### Material provided
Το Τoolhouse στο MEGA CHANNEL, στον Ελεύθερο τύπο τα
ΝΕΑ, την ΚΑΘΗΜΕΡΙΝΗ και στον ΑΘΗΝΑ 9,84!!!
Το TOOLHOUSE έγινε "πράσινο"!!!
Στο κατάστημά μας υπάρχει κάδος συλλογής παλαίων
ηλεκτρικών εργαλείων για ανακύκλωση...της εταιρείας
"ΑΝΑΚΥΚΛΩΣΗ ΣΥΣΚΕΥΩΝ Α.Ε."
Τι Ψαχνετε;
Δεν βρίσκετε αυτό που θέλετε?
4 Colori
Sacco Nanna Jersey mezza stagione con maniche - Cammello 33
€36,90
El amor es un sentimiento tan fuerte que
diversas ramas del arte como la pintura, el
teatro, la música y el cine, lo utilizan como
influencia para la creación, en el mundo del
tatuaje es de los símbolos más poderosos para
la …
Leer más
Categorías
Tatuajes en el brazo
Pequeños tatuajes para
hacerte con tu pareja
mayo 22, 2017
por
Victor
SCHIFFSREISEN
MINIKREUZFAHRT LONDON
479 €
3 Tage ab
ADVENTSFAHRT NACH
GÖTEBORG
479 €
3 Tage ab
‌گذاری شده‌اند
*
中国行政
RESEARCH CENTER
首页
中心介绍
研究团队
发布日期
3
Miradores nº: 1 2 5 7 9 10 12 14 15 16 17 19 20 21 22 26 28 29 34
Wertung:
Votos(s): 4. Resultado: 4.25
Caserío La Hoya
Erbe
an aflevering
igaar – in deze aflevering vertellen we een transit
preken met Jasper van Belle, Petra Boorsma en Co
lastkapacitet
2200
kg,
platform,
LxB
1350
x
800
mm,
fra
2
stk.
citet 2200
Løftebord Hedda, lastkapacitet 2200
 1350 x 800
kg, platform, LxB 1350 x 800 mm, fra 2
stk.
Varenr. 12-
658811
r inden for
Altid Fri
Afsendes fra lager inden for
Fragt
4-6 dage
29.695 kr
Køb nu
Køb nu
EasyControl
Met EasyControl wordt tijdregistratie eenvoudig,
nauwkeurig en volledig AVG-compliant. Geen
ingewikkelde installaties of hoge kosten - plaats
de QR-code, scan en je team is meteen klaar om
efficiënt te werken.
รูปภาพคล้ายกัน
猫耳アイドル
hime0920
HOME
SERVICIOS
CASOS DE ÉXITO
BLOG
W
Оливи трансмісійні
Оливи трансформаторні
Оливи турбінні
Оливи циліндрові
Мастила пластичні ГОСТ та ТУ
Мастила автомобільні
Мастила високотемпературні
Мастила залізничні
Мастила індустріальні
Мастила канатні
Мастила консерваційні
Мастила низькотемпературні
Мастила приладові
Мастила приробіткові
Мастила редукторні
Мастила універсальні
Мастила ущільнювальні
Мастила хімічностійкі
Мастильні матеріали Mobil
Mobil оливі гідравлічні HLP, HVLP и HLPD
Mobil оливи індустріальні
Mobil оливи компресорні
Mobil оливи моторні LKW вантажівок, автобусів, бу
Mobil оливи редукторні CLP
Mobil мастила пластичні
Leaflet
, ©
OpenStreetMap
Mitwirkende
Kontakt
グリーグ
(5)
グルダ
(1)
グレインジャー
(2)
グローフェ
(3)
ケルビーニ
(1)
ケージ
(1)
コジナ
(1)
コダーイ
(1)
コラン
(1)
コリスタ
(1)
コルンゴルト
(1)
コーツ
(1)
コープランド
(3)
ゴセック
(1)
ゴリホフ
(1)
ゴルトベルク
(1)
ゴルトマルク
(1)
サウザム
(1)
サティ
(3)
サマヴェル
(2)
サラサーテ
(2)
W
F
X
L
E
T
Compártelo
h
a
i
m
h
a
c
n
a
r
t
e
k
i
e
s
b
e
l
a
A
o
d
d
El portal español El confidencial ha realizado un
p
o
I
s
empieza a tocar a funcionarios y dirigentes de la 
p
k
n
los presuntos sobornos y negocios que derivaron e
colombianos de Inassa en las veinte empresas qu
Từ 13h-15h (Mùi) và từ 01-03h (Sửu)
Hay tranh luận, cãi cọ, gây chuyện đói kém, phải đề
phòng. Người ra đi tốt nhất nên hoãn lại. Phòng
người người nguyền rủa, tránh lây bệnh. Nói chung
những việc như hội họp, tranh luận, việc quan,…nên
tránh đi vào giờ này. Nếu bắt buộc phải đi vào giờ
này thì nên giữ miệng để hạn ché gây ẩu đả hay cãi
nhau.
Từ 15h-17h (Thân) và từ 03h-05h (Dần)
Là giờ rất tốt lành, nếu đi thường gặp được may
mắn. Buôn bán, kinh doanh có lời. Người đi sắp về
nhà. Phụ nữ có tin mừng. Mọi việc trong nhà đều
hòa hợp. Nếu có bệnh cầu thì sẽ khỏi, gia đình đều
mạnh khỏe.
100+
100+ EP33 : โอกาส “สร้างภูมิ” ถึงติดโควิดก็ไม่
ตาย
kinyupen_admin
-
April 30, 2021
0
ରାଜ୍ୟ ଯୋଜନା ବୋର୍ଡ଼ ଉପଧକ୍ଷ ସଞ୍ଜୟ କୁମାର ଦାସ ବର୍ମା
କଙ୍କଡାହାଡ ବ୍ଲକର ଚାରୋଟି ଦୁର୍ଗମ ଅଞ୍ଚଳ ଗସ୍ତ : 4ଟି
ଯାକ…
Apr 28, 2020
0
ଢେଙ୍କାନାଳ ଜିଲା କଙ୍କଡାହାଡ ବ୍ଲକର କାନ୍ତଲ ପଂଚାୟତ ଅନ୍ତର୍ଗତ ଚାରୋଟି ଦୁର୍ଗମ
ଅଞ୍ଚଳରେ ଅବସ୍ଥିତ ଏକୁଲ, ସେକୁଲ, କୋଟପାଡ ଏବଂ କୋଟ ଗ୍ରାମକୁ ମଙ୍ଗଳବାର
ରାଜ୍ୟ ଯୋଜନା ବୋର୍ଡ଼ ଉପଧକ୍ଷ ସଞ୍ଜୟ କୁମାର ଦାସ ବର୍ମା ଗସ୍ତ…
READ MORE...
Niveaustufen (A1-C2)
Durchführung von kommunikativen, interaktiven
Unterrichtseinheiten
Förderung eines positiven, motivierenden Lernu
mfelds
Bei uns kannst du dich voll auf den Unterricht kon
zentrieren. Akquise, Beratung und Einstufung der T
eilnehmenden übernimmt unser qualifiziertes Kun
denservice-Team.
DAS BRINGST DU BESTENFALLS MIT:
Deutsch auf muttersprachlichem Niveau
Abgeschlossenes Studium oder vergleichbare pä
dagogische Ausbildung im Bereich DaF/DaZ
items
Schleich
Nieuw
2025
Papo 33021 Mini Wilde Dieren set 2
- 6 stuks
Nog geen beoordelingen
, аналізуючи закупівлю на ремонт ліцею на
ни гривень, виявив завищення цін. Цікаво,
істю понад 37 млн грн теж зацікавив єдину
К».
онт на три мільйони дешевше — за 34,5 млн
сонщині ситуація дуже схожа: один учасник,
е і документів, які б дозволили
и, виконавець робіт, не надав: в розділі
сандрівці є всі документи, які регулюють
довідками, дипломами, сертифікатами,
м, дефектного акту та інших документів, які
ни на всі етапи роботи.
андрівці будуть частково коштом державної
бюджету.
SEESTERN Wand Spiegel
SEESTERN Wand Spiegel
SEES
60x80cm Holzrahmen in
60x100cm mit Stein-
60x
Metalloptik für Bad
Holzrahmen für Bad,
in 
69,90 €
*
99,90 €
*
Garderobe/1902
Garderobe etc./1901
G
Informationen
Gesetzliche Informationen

### Instructions to follow
Write out the data above once more, exactly as it stands.

### Reply to the task
Το Τoolhouse στο MEGA CHANNEL, στον Ελεύθερο τύπο τα
ΝΕΑ, την ΚΑΘΗΜΕΡΙΝΗ και στον ΑΘΗΝΑ 9,84!!!
Το TOOLHOUSE έγινε "πράσινο"!!!
Στο κατάστημά μας υπάρχει κάδος συλλογής παλαίων
ηλεκτρικών εργαλείων για ανακύκλωση...της εταιρείας
"ΑΝΑΚΥΚΛΩΣΗ ΣΥΣΚΕΥΩΝ Α.Ε."
Τι Ψαχνετε;
Δεν βρίσκετε αυτό που θέλετε?
4 Colori
Sacco Nanna Jersey mezza stagione con maniche - Cammello 33
€36,90
El amor es un sentimiento tan fuerte que
diversas ramas del arte como la pintura, el
teatro, la música y el cine, lo utilizan como
influencia para la creación, en el mundo del
tatuaje es de los símbolos más poderosos para
la …
Leer más
Categorías
Tatuajes en el brazo
Pequeños tatuajes para
hacerte con tu pareja
mayo 22, 2017
por
Victor
SCHIFFSREISEN
MINIKREUZFAHRT LONDON
479 €
3 Tage ab
ADVENTSFAHRT NACH
GÖTEBORG
479 €
3 Tage ab
‌گذاری شده‌اند
*
中国行政
RESEARCH CENTER
首页
中心介绍
研究团队
发布日期
3
Miradores nº: 1 2 5 7 9 10 12 14 15 16 17 19 20 21 22 26 28 29 34
Wertung:
Votos(s): 4. Resultado: 4.25
Caserío La Hoya
Erbe
an aflevering
igaar – in deze aflevering vertellen we een transit
preken met Jasper van Belle, Petra Boorsma en Co
lastkapacitet
2200
kg,
platform,
LxB
1350
x
800
mm,
fra
2
stk.
citet 2200
Løftebord Hedda, lastkapacitet 2200
 1350 x 800
kg, platform, LxB 1350 x 800 mm, fra 2
stk.
Varenr. 12-
658811
r inden for
Altid Fri
Afsendes fra lager inden for
Fragt
4-6 dage
29.695 kr
Køb nu
Køb nu
EasyControl
Met EasyControl wordt tijdregistratie eenvoudig,
nauwkeurig en volledig AVG-compliant. Geen
ingewikkelde installaties of hoge kosten - plaats
de QR-code, scan en je team is meteen klaar om
efficiënt te werken.
รูปภาพคล้ายกัน
猫耳アイドル
hime0920
HOME
SERVICIOS
CASOS DE ÉXITO
BLOG
W
Оливи трансмісійні
Оливи трансформаторні
Оливи турбінні
Оливи циліндрові
Мастила пластичні ГОСТ та ТУ
Мастила автомобільні
Мастила високотемпературні
Мастила залізничні
Мастила індустріальні
Мастила канатні
Мастила консерваційні
Мастила низькотемпературні
Мастила приладові
Мастила приробіткові
Мастила редукторні
Мастила універсальні
Мастила ущільнювальні
Мастила хімічностійкі
Мастильні матеріали Mobil
Mobil оливі гідравлічні HLP, HVLP и HLPD
Mobil оливи індустріальні
Mobil оливи компресорні
Mobil оливи моторні LKW вантажівок, автобусів, бу
Mobil оливи редукторні CLP
Mobil мастила пластичні
Leaflet
, ©
OpenStreetMap
Mitwirkende
Kontakt
グリーグ
(5)
グルダ
(1)
グレインジャー
(2)
グローフェ
(3)
ケルビーニ
(1)
ケージ
(1)
コジナ
(1)
コダーイ
(1)
コラン
(1)
コリスタ
(1)
コルンゴルト
(1)
コーツ
(1)
コープランド
(3)
ゴセック
(1)
ゴリホフ
(1)
ゴルトベルク
(1)
ゴルトマルク
(1)
サウザム
(1)
サティ
(3)
サマヴェル
(2)
サラサーテ
(2)
W
F
X
L
E
T
Compártelo
h
a
i
m
h
a
c
n
a
r
t
e
k
i
e
s
b
e
l
a
A
o
d
d
El portal español El confidencial ha realizado un
p
o
I
s
empieza a tocar a funcionarios y dirigentes de la 
p
k
n
los presuntos sobornos y negocios que derivaron e
colombianos de Inassa en las veinte empresas qu
Từ 13h-15h (Mùi) và từ 01-03h (Sửu)
Hay tranh luận, cãi cọ, gây chuyện đói kém, phải đề
phòng. Người ra đi tốt nhất nên hoãn lại. Phòng
người người nguyền rủa, tránh lây bệnh. Nói chung
những việc như hội họp, tranh luận, việc quan,…nên
tránh đi vào giờ này. Nếu bắt buộc phải đi vào giờ
này thì nên giữ miệng để hạn ché gây ẩu đả hay cãi
nhau.
Từ 15h-17h (Thân) và từ 03h-05h (Dần)
Là giờ rất tốt lành, nếu đi thường gặp được may
mắn. Buôn bán, kinh doanh có lời. Người đi sắp về
nhà. Phụ nữ có tin mừng. Mọi việc trong nhà đều
hòa hợp. Nếu có bệnh cầu thì sẽ khỏi, gia đình đều
mạnh khỏe.
100+
100+ EP33 : โอกาส “สร้างภูมิ” ถึงติดโควิดก็ไม่
ตาย
kinyupen_admin
-
April 30, 2021
0
ରାଜ୍ୟ ଯୋଜନା ବୋର୍ଡ଼ ଉପଧକ୍ଷ ସଞ୍ଜୟ କୁମାର ଦାସ ବର୍ମା
କଙ୍କଡାହାଡ ବ୍ଲକର ଚାରୋଟି ଦୁର୍ଗମ ଅଞ୍ଚଳ ଗସ୍ତ : 4ଟି
ଯାକ…
Apr 28, 2020
0
ଢେଙ୍କାନାଳ ଜିଲା କଙ୍କଡାହାଡ ବ୍ଲକର କାନ୍ତଲ ପଂଚାୟତ ଅନ୍ତର୍ଗତ ଚାରୋଟି ଦୁର୍ଗମ
ଅଞ୍ଚଳରେ ଅବସ୍ଥିତ ଏକୁଲ, ସେକୁଲ, କୋଟପାଡ ଏବଂ କୋଟ ଗ୍ରାମକୁ ମଙ୍ଗଳବାର
ରାଜ୍ୟ ଯୋଜନା ବୋର୍ଡ଼ ଉପଧକ୍ଷ ସଞ୍ଜୟ କୁମାର ଦାସ ବର୍ମା ଗସ୍ତ…
READ MORE...
Niveaustufen (A1-C2)
Durchführung von kommunikativen, interaktiven
Unterrichtseinheiten
Förderung eines positiven, motivierenden Lernu
mfelds
Bei uns kannst du dich voll auf den Unterricht kon
zentrieren. Akquise, Beratung und Einstufung der T
eilnehmenden übernimmt unser qualifiziertes Kun
denservice-Team.
DAS BRINGST DU BESTENFALLS MIT:
Deutsch auf muttersprachlichem Niveau
Abgeschlossenes Studium oder vergleichbare pä
dagogische Ausbildung im Bereich DaF/DaZ
items
Schleich
Nieuw
2025
Papo 33021 Mini Wilde Dieren set 2
- 6 stuks
Nog geen beoordelingen
, аналізуючи закупівлю на ремонт ліцею на
ни гривень, виявив завищення цін. Цікаво,
істю понад 37 млн грн теж зацікавив єдину
К».
онт на три мільйони дешевше — за 34,5 млн
сонщині ситуація дуже схожа: один учасник,
е і документів, які б дозволили
и, виконавець робіт, не надав: в розділі
сандрівці є всі документи, які регулюють
довідками, дипломами, сертифікатами,
м, дефектного акту та інших документів, які
ни на всі етапи роботи.
андрівці будуть частково коштом державної
бюджету.
SEESTERN Wand Spiegel
SEESTERN Wand Spiegel
SEES
60x80cm Holzrahmen in
60x100cm mit Stein-
60x
Metalloptik für Bad
Holzrahmen für Bad,
in 
69,90 €
*
99,90 €
*
Garderobe/1902
Garderobe etc./1901
G
Informationen
Gesetzliche Informationen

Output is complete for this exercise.